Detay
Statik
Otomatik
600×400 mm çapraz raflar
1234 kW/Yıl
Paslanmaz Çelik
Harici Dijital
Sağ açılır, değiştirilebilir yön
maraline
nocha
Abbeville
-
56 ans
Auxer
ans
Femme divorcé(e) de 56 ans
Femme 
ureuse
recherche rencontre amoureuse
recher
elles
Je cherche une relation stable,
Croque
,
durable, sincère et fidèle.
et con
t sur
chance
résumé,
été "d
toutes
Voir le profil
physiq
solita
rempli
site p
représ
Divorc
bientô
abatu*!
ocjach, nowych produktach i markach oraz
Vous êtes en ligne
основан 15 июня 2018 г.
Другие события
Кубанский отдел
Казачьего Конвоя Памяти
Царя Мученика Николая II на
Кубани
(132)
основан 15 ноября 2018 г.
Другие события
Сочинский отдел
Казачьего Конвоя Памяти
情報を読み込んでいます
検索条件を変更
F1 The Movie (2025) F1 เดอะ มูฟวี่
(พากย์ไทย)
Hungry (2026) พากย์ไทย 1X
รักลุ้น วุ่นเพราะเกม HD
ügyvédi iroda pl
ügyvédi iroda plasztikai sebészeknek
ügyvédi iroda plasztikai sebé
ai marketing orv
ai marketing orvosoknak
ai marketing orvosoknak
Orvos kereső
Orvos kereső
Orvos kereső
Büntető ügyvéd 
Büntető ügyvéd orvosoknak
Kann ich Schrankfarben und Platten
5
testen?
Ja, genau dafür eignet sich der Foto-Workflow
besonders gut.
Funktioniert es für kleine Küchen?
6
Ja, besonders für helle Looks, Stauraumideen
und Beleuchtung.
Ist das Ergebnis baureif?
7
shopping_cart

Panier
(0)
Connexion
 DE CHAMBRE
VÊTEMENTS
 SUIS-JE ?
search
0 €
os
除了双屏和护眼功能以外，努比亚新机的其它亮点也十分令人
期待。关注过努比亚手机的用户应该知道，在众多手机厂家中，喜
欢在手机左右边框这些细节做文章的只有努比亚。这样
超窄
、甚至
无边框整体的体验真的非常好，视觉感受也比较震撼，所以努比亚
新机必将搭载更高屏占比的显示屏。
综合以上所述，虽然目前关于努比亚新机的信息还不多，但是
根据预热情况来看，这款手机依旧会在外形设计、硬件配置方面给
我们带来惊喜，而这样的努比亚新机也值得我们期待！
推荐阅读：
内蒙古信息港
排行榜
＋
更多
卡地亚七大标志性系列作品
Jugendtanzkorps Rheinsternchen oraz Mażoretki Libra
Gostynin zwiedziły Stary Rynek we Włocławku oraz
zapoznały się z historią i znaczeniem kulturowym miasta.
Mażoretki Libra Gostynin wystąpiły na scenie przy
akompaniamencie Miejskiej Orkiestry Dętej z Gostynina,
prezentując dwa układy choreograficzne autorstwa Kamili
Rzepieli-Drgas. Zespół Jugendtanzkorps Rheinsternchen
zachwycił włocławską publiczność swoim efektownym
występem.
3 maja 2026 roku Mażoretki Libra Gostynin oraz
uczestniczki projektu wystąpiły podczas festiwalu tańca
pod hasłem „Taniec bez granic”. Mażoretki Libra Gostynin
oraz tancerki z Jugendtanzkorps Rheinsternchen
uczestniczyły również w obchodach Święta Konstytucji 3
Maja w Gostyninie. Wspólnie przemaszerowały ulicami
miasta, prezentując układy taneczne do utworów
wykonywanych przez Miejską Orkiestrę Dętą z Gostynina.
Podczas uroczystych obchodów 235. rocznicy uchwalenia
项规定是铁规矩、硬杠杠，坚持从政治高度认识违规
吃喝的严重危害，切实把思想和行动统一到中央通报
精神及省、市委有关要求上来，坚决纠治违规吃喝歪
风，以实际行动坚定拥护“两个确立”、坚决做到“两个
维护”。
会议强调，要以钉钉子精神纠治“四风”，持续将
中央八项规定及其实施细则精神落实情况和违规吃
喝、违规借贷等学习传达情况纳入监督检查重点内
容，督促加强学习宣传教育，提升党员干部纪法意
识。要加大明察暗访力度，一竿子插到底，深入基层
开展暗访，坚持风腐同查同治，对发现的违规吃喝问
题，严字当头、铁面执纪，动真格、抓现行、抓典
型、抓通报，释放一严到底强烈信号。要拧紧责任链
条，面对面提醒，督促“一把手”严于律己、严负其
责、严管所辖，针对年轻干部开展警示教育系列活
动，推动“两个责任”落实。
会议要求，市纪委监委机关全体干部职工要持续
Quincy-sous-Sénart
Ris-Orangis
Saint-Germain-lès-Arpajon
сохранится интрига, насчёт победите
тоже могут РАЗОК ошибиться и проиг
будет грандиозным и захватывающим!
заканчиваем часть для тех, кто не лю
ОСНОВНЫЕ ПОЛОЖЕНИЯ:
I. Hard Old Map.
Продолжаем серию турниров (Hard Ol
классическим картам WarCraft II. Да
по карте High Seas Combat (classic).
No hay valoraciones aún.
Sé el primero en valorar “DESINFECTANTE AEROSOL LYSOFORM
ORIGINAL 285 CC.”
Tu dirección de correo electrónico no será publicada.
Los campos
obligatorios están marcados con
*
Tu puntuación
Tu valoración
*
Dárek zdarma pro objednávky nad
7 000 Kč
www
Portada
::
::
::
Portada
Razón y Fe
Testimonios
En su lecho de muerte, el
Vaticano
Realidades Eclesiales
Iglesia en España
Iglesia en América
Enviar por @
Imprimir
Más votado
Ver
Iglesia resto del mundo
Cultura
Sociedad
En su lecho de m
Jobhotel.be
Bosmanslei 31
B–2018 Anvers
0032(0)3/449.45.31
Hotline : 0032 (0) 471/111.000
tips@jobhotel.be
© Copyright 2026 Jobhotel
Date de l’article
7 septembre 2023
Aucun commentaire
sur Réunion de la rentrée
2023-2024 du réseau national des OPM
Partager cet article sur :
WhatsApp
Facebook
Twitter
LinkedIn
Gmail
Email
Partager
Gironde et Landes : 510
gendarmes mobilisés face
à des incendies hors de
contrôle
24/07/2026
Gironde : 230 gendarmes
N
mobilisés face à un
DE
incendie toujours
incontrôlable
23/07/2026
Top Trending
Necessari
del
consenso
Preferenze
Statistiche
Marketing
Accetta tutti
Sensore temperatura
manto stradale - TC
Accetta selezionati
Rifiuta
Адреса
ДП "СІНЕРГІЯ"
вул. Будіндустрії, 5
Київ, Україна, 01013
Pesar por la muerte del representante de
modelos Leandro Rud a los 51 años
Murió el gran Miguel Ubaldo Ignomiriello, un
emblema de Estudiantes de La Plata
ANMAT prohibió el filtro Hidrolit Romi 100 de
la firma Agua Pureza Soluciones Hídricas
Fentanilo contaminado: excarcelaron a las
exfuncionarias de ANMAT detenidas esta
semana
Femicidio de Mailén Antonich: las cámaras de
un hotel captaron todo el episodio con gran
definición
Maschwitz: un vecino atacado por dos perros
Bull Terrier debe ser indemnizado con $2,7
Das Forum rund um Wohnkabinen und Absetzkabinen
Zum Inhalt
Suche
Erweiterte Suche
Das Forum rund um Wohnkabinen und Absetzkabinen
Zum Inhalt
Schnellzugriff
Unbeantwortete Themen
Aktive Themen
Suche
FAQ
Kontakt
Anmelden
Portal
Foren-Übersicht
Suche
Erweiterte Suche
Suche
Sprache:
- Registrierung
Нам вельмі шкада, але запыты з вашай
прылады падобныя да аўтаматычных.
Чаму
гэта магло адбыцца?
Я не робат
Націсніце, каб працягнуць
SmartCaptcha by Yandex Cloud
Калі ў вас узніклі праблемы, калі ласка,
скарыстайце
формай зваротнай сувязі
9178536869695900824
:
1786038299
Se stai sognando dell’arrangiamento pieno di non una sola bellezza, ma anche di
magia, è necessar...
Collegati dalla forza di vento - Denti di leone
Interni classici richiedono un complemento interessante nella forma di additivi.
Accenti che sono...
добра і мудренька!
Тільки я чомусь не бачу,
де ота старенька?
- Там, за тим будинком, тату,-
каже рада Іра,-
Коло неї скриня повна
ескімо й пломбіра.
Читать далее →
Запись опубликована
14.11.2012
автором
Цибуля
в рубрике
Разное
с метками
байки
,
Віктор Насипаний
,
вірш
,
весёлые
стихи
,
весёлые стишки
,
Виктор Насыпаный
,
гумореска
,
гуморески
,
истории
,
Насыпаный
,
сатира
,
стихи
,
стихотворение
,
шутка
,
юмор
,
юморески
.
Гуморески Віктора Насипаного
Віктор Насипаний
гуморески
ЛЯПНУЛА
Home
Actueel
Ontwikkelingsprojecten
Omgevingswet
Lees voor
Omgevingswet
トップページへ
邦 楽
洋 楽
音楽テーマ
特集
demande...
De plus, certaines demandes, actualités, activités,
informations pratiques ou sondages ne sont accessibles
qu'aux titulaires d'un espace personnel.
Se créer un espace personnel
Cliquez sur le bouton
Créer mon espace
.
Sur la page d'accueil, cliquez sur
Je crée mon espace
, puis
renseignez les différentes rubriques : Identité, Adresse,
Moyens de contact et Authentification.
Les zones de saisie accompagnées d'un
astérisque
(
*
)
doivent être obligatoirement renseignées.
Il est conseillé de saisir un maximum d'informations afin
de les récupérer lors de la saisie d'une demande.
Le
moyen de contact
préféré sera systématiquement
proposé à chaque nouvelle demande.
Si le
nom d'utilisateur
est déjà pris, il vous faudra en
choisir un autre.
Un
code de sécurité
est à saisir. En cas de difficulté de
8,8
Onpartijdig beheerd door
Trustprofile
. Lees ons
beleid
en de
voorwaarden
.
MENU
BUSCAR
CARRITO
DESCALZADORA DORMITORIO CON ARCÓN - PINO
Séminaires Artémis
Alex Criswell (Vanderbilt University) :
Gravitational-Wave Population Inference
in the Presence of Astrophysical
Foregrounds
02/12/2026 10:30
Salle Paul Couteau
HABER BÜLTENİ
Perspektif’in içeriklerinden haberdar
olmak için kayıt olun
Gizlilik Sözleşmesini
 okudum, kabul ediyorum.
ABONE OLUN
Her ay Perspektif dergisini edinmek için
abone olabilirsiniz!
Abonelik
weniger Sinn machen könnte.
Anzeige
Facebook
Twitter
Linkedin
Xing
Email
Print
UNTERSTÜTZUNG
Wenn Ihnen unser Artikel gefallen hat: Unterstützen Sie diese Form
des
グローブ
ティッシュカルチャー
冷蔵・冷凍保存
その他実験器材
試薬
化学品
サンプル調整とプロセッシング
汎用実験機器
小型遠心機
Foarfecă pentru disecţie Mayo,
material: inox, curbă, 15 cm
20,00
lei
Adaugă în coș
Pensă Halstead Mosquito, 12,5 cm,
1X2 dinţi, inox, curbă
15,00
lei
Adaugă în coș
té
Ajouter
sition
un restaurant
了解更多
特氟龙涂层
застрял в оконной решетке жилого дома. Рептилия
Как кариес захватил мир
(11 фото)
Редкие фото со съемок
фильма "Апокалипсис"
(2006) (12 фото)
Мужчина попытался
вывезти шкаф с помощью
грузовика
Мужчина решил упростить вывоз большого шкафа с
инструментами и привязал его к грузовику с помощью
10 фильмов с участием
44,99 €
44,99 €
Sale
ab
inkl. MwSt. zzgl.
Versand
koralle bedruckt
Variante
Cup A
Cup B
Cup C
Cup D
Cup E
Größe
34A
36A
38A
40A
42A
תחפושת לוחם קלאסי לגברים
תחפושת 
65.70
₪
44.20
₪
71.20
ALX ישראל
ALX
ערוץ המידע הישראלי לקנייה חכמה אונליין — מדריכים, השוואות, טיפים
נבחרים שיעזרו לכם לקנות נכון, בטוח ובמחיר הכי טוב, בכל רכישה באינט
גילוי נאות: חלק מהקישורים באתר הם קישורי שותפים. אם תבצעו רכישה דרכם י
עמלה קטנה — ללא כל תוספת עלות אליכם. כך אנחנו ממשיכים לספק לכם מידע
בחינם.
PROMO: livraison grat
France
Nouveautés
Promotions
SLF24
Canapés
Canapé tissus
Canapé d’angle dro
====================
WORK TO BE COMPLETED: Copy every line from the records above that contains the word "plasztikai".

SOLUTION TO THIS TASK:
ügyvédi iroda plasztikai sebészeknek
ügyvédi iroda plasztikai sebé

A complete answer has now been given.